━━ EXTRACTED TEXT ━━

Potential means little to a football fan, but David de Gea has a lot of it

Football seems to produce two types of goalkeeper:  the madcap, game-winning, game-losing loon exemplified by Fabian Bartez; and the steady, safe, assured sentinel, but a sentinel that seldom produces an explosive save, the greatest example of which, has just retired.

A quick read of Monday’s papers would convince you there is a third type: a gangly, bum-fluffed, timid boy who collapses with the grace of a Costa Blanca deckchair.  David de Gea seems to be the sole representative of this final group (Alumunia’s facial hair is far too cultivated).

They’re wrong, the only other keeper to be unique enough to have his own group was Peter Schmeichel; a bacon-fuelled hybrid of types one and two; a game-winner infinitive more times than a game looser. A stopper only tainted by some dodgy employment decisions.

The Titanic may have had a more successful start than De Gea but the guy shouldn’t be drowned in this current icy torrent of negativity.

He’s made mistakes. He has been shaky throughout, yet United have won 2 from 2. The mistakes have cost goals but not games. Every other player in our two games has made as many mistakes as the new keeper, yet none have received the type of press treatment usually set aside for England managers and forgetful Aussie media tycoons.

Most rational United fans say they will afford him time. How long? In Anders Lindegaard, United have a standby cut from Nordic snow, with a temperament to match. Lindegaard will come in and he won’t make mistakes; he won’t be beaten by a pea-roller from a cocky Championship up-start; he won’t make City fans giddy when their latest misfiring mercenary shoots from 25 yards.

But is that enough? Looking at Spain and Barcelona for the solution may be as unpleasantly obvious as Gervinho’s forehead but both Casillas and Valdez produce their share of extraordinary game-winning saves.

And that must be Sir Alex’s thinking.

━━━

- [WORK REQUEST A] Copy out the part of the article on David de Gea that runs from "Most rational United" down to "extraordinary game-winning saves.", word for word.
- [WORK REQUEST B] Continue the article on David de Gea from the point where it stops.

━━ RECORD EXCERPTS ━━

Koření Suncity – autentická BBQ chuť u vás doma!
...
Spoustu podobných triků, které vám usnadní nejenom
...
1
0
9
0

━━━
━━ RECORD EXCERPTS ━━

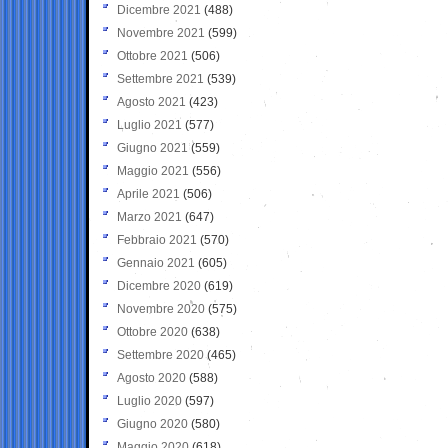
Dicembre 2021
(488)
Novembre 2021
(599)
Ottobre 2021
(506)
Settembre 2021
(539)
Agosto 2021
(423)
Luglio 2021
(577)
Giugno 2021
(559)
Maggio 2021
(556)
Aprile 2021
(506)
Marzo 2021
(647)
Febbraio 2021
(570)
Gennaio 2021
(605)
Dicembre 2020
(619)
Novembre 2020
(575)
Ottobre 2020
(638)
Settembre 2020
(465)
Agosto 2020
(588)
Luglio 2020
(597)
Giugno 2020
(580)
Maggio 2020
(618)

━━━

- [RESPONSE AREA A]
Most rational United fans say they will afford him time. How long? In Anders Lindegaard, United have a standby cut from Nordic snow, with a temperament to match. Lindegaard will come in and he won’t make mistakes; he won’t be beaten by a pea-roller from a cocky Championship up-start; he won’t make City fans giddy when their latest misfiring mercenary shoots from 25 yards.

But is that enough? Looking at Spain and Barcelona for the solution may be as unpleasantly obvious as Gervinho’s forehead but both Casillas and Valdez produce their share of extraordinary game-winning saves.

- [RESPONSE AREA B]
De Gea was no mug in a Athletico shirt. Already the young Spaniard has shown a type of passing range and distribution Wes Brown would grow some corn-rows for.  Fergie was impressed enough to spend £18 million on him. Contemporaries like Pepe Reina and Iker Casillas beamed as they gave the type of school report normally reserved for pupils with incriminating photos of their teachers. He isn’t suddenly rubbish.

The excuses are there, creaking under the weight of the ridicule: he’s young; it’s a new country; there’s language difficulties; the premier league is more physical than La Liga. But his fallibility to a daisy-cutter is more blatant than Joey Barton’s new quotations book.

Eric Steele and United’s coaching staff will work on it and he will eradicate it and then the rest will fall into place.

United’s defence will be fairly makeshift over the next few games and it could be the making of De Gea. You can imagine Vida and Rio are two big-swinging-dicks in the dressing room and the adolescent David would, quite rightly, be intimidated by them, but playing with peers like Smalling, Jones and Evans he will be more demonstrative and commanding and not afraid to make a mistake and subsequently ,hopefully, will not make a mistake.

Potential  means little to a football fan, but de Gea has a lot of it, enough to warrant perseverance, enough to become that most rare of things: game-winning keeper.

By Steven, who recently worked at Manchester Evening News.